Nikiforova, Marina N.1
; Mercurio, Stephanie1
; Wald, Abigail I.1
, Santana dos Santos, Lucas1
, Barbi De Moura, Michelle1
, Roy, Somak1
; Nikiforov, Yuri E.1
1 Department of Pathology, University of Pittsburgh, Pittsburgh, PA., USA
Ancillary molecular testing contributes to more accurate cancer diagnosis in thyroid nodules with indeterminate FNA cytology. Most impactful molecular tests should have high sensitivity and specificity of cancer detection in all types of thyroid nodules. The goal of this study was to perform validation of the ThyroSeq v3 test in a large series of lesions representing all types of thyroid pathology.
ThyroSeq v3 is based on the next-generation sequencing analysis of 112 genes for point mutations, gene fusions, gene expression, and copy number changes. The performance of this test was evaluated in a series of 239 surgically removed thyroid samples and 122 FNA samples. The former included 64 PTC, 36 oncocytic FTC, 11 conventional FTC, 14 MTC and 6 PDC/ATC, as well as 20 adenomas, 34 hyperplasias, 6 Hashimoto thyroiditis, 13 parathyroid nodules and 19 non-thyroidal cancers.

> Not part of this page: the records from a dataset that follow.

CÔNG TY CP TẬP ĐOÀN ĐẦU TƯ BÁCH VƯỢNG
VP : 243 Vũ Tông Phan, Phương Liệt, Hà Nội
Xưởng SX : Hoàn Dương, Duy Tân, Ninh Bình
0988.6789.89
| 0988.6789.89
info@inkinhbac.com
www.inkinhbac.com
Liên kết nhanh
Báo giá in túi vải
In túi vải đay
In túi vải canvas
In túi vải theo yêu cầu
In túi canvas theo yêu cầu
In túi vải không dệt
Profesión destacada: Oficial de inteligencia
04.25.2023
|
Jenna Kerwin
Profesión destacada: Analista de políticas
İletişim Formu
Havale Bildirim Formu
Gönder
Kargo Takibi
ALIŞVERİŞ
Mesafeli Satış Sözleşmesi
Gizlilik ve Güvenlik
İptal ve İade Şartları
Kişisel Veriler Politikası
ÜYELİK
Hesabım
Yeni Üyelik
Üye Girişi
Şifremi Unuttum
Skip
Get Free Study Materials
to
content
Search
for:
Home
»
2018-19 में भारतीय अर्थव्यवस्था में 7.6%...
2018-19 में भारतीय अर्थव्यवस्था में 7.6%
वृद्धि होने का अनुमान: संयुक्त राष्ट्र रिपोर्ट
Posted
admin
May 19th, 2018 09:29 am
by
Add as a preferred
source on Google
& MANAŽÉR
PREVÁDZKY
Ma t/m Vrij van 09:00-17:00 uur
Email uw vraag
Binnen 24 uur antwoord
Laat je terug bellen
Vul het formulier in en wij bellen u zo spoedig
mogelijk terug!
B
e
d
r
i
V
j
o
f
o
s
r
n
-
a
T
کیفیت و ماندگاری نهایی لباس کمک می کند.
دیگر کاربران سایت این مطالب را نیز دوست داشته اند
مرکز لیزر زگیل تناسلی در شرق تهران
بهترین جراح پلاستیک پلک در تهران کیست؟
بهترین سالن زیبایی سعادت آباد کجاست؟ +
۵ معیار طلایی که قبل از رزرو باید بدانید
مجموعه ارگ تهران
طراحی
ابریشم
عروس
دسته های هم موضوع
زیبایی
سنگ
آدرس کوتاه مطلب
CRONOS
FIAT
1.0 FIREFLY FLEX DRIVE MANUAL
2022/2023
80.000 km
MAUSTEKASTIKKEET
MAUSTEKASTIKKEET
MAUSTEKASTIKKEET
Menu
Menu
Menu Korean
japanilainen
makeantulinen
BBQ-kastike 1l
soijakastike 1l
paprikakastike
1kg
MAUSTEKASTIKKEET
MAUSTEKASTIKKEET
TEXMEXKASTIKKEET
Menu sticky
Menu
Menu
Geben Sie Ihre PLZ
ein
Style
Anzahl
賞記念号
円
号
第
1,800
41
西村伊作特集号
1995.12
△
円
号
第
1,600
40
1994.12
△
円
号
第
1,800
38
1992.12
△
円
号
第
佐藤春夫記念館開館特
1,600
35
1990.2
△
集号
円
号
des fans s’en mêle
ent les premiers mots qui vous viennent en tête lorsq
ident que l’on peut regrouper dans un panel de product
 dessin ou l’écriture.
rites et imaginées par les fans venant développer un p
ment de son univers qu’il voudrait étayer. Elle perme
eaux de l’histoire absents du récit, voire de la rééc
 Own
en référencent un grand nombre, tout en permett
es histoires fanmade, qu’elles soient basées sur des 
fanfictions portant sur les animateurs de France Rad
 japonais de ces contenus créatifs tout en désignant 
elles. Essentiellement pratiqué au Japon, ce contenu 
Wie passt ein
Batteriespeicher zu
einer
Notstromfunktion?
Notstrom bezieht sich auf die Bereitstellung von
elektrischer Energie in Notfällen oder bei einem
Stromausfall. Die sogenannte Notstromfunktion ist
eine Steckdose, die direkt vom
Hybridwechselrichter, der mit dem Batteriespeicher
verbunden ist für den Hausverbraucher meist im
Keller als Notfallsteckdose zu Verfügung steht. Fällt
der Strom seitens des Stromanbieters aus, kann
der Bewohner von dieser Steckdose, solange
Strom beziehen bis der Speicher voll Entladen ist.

In this study cohort, ThyroSeq v3 detected 134 out of 138 cancers, resulting in the sensitivity of 97.1% and specificity of 82.2%. Specifically, the test correctly identified 62 out of 64 PTC, 29 out or 30 oncocytic FTC, and 10 out of 11 conventional FTC. In addition, 14/14 MTC and 13/13 parathyroid nodules were correctly identified. False-negative cases included 1 follicular variant and 1 classical PTC, as well as 1 minimally-invasive oncocytic FTC and 1 angioinvasive conventional FTC.
Discussion & Conclusion:
An expanded ThyroSeq v3 test demonstrated high sensitivity and specificity of cancer detection, including the detection of oncocytic follicular carcinomas, medullary carcinomas, and parathyroid and other non-thyroid nodules.